Described as the founding father of Irish mountaineering, Mr Lynam died at the age of 86 in a Dublin hospital following a short illness.
Renowned worldwide, Mr Lynam founded the Irish Mountaineering Club in 1948 and the Federation of Mountaineering Clubs of Ireland in 1971.
The Dublin-based civil engineer climbed all over the world, and took part in his first international expedition to India in the 1940s. He was active in the Alps and climbed the 6,526-metre Shigri Parbat in the Himalayas in the 1950s.
Mr Lynam was closely associated with the provision of public access for leisure walkers in Ireland for many years.

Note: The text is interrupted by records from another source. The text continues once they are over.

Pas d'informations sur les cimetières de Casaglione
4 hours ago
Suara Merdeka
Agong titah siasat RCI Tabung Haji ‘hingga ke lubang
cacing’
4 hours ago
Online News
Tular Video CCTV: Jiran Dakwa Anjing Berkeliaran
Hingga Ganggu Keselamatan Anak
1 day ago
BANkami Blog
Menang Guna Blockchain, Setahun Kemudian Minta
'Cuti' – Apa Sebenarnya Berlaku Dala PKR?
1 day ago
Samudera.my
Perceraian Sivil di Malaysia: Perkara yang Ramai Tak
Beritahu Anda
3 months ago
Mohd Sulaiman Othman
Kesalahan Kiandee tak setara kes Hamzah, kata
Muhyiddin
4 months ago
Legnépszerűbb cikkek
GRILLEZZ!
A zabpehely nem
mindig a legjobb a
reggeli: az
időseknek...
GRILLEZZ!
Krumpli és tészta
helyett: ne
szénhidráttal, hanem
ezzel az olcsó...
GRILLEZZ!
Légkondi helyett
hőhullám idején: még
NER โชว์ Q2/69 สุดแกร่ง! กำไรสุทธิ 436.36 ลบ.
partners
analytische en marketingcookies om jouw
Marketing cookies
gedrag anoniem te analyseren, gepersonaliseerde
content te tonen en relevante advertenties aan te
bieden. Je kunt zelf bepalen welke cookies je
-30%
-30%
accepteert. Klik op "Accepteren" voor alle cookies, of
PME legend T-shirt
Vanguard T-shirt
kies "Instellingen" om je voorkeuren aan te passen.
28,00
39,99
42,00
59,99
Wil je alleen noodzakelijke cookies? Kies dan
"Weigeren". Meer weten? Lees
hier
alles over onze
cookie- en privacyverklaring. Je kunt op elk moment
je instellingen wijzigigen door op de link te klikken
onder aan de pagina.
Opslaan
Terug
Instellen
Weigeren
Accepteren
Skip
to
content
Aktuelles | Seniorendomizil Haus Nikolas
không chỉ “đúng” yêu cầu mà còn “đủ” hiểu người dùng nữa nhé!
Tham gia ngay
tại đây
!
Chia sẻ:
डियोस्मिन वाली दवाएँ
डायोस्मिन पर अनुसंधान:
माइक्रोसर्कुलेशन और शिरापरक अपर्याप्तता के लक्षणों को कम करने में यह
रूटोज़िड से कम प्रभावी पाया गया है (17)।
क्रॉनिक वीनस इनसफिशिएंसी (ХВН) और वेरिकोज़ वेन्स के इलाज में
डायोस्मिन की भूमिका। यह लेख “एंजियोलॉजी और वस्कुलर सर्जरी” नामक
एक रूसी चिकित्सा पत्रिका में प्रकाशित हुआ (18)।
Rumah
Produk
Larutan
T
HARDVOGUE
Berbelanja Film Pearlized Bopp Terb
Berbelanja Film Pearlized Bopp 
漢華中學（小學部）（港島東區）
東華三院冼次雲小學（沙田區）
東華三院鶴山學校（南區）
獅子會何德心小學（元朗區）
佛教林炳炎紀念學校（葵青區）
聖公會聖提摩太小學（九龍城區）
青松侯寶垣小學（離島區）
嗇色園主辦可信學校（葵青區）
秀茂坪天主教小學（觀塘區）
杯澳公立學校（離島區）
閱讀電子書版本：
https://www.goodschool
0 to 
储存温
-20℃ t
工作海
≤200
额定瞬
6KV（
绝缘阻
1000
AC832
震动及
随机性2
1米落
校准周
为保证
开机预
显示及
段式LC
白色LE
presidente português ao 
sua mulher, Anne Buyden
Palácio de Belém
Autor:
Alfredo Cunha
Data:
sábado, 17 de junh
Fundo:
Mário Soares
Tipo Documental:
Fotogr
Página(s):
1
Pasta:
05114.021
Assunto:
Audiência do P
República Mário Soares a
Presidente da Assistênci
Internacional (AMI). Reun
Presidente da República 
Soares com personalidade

A prolific writer, he was literary editor of the 'Irish Mountain Log' and author of many books.
He was vice chair of the National Trails Office and represented Ireland internationally at the International Mountaineering and Climbing Federation.
He was also involved in the development of the Association for Adventure Sports in Ireland, which he chaired.
Mr Lynam had a great love for Connemara, where his parents were from.
He is survived by his wife Nora and daughters Clodagh and Ruth.
"He was such a unique person. It's difficult to express my admiration for this man, for the incredible contribution he has made to Irish climbing," said Karl Boyle of Mountaineering Ireland.